Final Report Summary - FORSIED (Formalizing Subjective Interestingness in Exploratory Data Mining)

During the FORSIED project, a novel rigorous framework for the design of algorithms for exploring large amounts of potentially complex data was developed, and successfully applied to range of data science tasks.

More specifically, on a conceptual level, FORSIED has led to an understanding of how the interestingness of patterns found in data can be formalized in a subjective manner, accounting for the data analyst's prior knowledge and beliefs about this data. The usefulness of the resulting FORSIED framework was demonstrated and evaluated by applying it for the development of novel methods for a range of challenging exploratory data science tasks. Some examples include: finding interesting association patterns in relational data (e.g. data stored in relational databases), identifying interesting patterns in networks (e.g. communities, regions with surprising densities, graph embeddings), generating and visualizing insightful low-dimensional representations of high-dimensional data (both using linear and non-linear methods), and more. Some of these problems could not practically be tackled previously, while in others the FORSIED approach led to superior performance.
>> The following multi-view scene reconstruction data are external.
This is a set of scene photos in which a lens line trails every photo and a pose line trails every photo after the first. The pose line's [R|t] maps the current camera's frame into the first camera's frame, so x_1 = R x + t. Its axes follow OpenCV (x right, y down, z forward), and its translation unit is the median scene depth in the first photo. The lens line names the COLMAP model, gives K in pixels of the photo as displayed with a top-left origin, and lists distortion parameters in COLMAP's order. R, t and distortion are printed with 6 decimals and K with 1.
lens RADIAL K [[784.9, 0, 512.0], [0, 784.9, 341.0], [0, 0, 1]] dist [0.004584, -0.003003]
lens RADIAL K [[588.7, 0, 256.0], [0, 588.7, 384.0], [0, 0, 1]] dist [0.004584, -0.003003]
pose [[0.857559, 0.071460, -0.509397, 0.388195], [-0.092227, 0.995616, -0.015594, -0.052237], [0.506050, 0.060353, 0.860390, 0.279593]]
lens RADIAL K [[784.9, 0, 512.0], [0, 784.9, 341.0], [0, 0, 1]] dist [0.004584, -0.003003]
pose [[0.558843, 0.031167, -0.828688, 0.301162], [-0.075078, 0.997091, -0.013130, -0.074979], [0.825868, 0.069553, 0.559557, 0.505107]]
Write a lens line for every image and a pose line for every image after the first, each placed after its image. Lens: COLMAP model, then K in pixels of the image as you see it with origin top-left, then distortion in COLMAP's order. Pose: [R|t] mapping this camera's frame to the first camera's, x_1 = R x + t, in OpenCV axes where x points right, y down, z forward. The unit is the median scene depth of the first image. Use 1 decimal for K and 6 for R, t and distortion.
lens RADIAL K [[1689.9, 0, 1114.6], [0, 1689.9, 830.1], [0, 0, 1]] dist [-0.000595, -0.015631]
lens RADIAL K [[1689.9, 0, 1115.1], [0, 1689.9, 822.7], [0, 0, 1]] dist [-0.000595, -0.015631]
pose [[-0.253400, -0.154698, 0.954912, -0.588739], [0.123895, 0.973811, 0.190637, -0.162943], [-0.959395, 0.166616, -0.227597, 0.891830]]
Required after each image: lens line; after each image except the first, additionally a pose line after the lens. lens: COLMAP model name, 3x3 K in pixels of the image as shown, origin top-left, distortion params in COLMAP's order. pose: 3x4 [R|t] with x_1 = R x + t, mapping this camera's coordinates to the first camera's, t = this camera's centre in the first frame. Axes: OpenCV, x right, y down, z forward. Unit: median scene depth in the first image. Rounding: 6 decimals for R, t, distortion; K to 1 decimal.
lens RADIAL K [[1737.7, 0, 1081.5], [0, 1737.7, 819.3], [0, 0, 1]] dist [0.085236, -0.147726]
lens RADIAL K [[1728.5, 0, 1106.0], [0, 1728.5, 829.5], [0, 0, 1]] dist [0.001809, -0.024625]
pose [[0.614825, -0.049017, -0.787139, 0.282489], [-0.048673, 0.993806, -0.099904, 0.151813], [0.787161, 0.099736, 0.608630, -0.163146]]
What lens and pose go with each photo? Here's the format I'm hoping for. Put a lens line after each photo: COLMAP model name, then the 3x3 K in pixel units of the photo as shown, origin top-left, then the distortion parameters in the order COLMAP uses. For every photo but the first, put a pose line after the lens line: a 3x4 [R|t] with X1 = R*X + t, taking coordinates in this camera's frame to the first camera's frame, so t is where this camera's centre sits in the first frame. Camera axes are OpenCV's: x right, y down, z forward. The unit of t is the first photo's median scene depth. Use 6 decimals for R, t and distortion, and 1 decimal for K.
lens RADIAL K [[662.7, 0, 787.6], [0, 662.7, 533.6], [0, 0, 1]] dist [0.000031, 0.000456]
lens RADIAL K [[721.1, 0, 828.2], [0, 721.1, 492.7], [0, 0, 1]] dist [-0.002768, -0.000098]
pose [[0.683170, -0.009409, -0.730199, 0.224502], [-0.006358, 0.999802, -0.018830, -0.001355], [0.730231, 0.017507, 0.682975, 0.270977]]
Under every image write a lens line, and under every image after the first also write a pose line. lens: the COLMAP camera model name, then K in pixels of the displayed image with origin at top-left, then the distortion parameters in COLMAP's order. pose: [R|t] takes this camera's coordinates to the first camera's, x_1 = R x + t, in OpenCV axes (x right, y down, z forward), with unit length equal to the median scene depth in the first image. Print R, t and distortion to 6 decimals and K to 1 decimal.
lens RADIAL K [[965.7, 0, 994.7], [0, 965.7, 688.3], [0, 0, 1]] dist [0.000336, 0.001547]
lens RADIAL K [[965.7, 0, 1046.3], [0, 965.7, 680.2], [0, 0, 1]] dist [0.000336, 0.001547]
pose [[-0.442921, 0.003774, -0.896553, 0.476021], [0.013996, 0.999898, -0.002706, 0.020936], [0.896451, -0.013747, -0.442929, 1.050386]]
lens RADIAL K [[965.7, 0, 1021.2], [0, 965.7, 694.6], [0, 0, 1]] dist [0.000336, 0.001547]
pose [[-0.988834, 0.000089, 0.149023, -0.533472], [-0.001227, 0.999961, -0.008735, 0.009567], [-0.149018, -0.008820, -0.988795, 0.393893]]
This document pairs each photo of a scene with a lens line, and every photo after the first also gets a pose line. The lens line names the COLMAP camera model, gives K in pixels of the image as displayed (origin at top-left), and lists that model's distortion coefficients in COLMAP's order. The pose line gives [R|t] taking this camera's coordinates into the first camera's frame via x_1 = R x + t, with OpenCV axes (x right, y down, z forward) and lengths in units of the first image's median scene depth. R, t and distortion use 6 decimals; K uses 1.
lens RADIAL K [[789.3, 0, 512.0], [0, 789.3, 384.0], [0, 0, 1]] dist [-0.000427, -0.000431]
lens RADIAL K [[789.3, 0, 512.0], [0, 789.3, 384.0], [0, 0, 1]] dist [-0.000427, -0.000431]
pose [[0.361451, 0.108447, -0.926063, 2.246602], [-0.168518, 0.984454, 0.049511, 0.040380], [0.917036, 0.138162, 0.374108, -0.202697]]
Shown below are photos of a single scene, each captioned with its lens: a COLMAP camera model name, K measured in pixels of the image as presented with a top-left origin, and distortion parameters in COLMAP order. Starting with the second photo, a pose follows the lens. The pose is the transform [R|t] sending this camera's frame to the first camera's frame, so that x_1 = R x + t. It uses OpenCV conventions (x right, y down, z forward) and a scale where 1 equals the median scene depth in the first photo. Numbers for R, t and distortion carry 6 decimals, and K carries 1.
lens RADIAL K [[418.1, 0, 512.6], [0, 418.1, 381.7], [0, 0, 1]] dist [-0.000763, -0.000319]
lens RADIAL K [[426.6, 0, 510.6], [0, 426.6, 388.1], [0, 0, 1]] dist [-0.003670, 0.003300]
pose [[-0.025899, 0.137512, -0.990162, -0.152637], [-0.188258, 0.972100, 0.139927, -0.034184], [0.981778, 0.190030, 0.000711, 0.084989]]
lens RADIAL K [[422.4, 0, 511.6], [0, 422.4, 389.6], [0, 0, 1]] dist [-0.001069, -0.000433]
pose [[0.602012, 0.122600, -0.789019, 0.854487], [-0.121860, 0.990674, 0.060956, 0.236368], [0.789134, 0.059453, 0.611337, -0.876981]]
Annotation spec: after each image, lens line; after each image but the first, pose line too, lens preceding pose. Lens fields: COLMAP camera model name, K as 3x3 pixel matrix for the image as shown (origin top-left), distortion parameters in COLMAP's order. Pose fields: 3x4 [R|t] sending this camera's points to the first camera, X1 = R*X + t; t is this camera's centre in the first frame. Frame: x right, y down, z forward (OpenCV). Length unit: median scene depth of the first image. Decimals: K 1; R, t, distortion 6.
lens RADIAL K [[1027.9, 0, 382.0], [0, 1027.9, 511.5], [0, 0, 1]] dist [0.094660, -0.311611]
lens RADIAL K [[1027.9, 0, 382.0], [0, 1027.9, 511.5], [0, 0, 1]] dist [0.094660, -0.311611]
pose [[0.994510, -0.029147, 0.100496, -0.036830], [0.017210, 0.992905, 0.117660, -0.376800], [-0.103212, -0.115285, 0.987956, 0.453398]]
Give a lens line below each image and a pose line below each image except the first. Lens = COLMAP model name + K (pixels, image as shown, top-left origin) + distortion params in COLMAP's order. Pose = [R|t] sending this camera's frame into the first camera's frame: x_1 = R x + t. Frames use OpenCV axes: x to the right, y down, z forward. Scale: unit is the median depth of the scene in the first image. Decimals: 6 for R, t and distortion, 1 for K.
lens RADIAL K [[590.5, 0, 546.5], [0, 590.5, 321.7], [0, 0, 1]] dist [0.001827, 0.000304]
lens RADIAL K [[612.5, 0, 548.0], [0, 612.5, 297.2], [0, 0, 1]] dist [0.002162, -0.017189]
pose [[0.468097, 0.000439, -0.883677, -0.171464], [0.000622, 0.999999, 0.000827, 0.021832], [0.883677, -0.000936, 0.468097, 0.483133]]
The developed methods will find applications in data-rich research fields (e.g. social sciences, life sciences, journalism studies), governments (e.g. the job market, the justice system), and industry (e.g. human resources, e-commerce and recommender systems, business intelligence).

As an important side-result, the FORSIED framework was also found to suggest new and robust ways to formalize (and thus to preserve or guarantee) privacy and fairness in data science.